Google has added a service enabling users of its cloud platform to analyse data logs from both Compute Engine and App Engine, which the company said would help users optimise management operators.
Google already offers a cloud monitoring tools that gives enterprises visibility into networking and compute resources associated with their instances (the company acquired these capabilities from Stackdriver last year), but much more can be gleaned from the massive number of logs that workloads generate – particularly when investigating consistent service errors.
That’s where the cloud logging service comes into play, enabling users of Google’s cloud services to view, analyse and export log data in real time.

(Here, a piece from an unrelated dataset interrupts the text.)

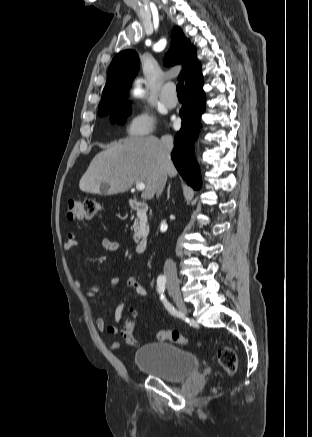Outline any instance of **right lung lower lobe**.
Listing matches in <instances>:
<instances>
[{"mask_svg": "<svg viewBox=\"0 0 312 437\" xmlns=\"http://www.w3.org/2000/svg\"><path fill=\"white\" fill-rule=\"evenodd\" d=\"M203 77L185 86L186 104L180 110L182 127L178 132L171 158L182 178L193 189L200 188L199 168L193 157V144L200 131V117L205 111Z\"/></svg>", "mask_w": 312, "mask_h": 437, "instance_id": "98d812e1", "label": "right lung lower lobe"}]
</instances>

“Businesses generate a staggering amount of log data that contains rich information on systems, applications, user requests, and administrative actions. When managed effectively, this treasure trove of data can help you investigate and debug system issues, gain operational and business insights and meet security and compliance needs,” explained Deepak Tiwari, product manager at Google in a recent blog post.
“But log management is challenging. You need to manage very high volumes of streaming data, provision resources to handle peak loads, scale fast and efficiently and have the capability to analyse data in real-time,” he said.
A number of Google’s rivals (Microsoft, AWS) already offer log analysis tools for cloud service users but Google said its tool, which is currently in beta (and free for the time being), comes pre-integrated with a number of its services (BigQuery for analysis, Google Cloud Storage for longer term log data storage) and can be deployed quickly.